Continued to make the most out of Japan Cuts’ online edition with a screening of Mrs. Noisy, a thoroughly engrossing film that spins a surprisingly nuanced narrative out of a straightforward premise. The plot revolves around Maki, a novelist that has fallen into a bit of a creative slump; ever since the birth of her six-year-old daughter, she’s struggled to balance her work with her domestic responsibilities, and what little material she does manage to produce is always compared unfavorably to her earlier critical and commercial successes. Her troubles are exacerbated by her nuisance of a next-door neighbor, whose bizarre antics further disrupt her already tight schedule. When Maki decides to use the ensuing feud as inspiration for her newest publication, however, she learns that there’s much more to the old woman’s seemingly inconsiderate behavior than meets the eye, forcing her to confront the consequences of her own narrow-minded preconceptions.

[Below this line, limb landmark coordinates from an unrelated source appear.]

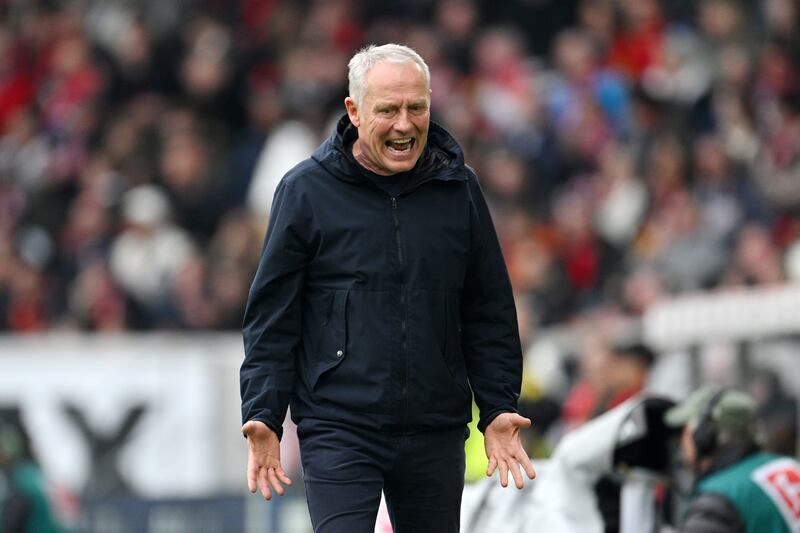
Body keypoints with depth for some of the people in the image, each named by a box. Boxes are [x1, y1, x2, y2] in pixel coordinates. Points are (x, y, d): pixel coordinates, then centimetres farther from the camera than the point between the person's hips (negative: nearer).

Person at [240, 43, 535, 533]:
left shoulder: (458, 189, 7)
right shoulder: (307, 190, -2)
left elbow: (489, 313, 13)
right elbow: (272, 319, 0)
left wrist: (499, 408, 6)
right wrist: (263, 417, -6)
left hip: (436, 436, 3)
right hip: (339, 432, -3)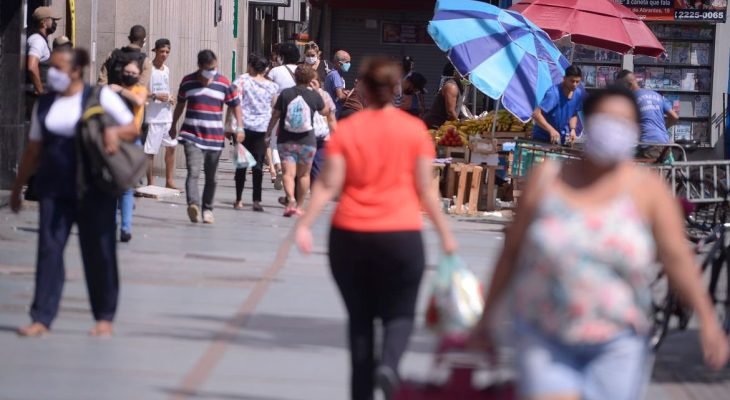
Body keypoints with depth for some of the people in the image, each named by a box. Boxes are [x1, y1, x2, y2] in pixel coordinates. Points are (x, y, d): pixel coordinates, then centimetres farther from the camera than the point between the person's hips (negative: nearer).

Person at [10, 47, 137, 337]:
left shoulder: (101, 97, -2)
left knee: (98, 252, 3)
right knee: (49, 249, -3)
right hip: (54, 188, 3)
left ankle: (104, 318, 14)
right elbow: (33, 150, 15)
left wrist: (115, 131, -20)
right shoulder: (45, 104, 10)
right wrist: (17, 188, 16)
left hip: (94, 190, -3)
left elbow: (132, 129, 2)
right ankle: (42, 318, -3)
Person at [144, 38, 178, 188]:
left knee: (171, 146, 11)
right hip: (153, 117, -8)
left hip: (167, 115, 8)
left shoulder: (166, 69, 13)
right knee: (150, 151, -3)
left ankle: (169, 181, 19)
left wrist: (170, 98, 5)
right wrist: (155, 96, -24)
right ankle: (150, 183, 3)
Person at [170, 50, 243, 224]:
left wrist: (239, 127, -1)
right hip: (192, 136, -1)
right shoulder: (188, 82, 3)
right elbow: (180, 104, 18)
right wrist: (174, 125, 26)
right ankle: (193, 204, -36)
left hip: (215, 138, 1)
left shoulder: (224, 83, 2)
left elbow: (235, 105, 9)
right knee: (193, 172, -19)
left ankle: (207, 209, 22)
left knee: (211, 177, 9)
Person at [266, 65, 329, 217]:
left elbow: (275, 115, 2)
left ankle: (291, 200, -28)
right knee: (303, 174, 15)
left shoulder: (285, 94, -3)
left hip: (286, 140, 0)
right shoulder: (314, 96, -4)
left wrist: (268, 131, 17)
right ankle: (299, 206, 19)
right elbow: (325, 112, 14)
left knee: (289, 173, -5)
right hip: (307, 141, 0)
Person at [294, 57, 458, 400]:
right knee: (399, 314, 8)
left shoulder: (345, 130, 0)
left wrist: (305, 224, -6)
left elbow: (328, 185, -6)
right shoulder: (414, 130, 0)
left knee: (360, 317, 13)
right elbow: (425, 189, 1)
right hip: (401, 236, -1)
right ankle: (388, 365, -21)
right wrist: (445, 233, 8)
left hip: (350, 235, 1)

Director Chihiro Amano’s visual style isn’t terribly flashy, but it doesn’t really need to be; her command of the fundamentals of cinematic language communicates the story clearly enough. Her framing and blocking are particularly impressive; Maki and her husband, for example, are often positioned far away from each other, and they rarely make eye contact, simply and elegantly conveying the emotional distance between them. Amano is equally adept at juggling conflicting tones (aided by her actors, who subtly adjust their performances in accordance with the audience’s sympathies—Yoko Ohtaka’s turn as the title character is especially compelling), seamlessly transitioning from slapstick comedy to heart-wrenching drama.
Mrs. Noisy is the sort of movie that, in my mind, defines the “festival experience”. I picked it out of the lineup on a whim—and it absolutely blew my expectations out of the water. While it’s not as charmingly quirky as On-Gaku: Our Sound or as boldly experimental as Labyrinth of Cinema, its immaculately competent craftsmanship makes it effortlessly enjoyable.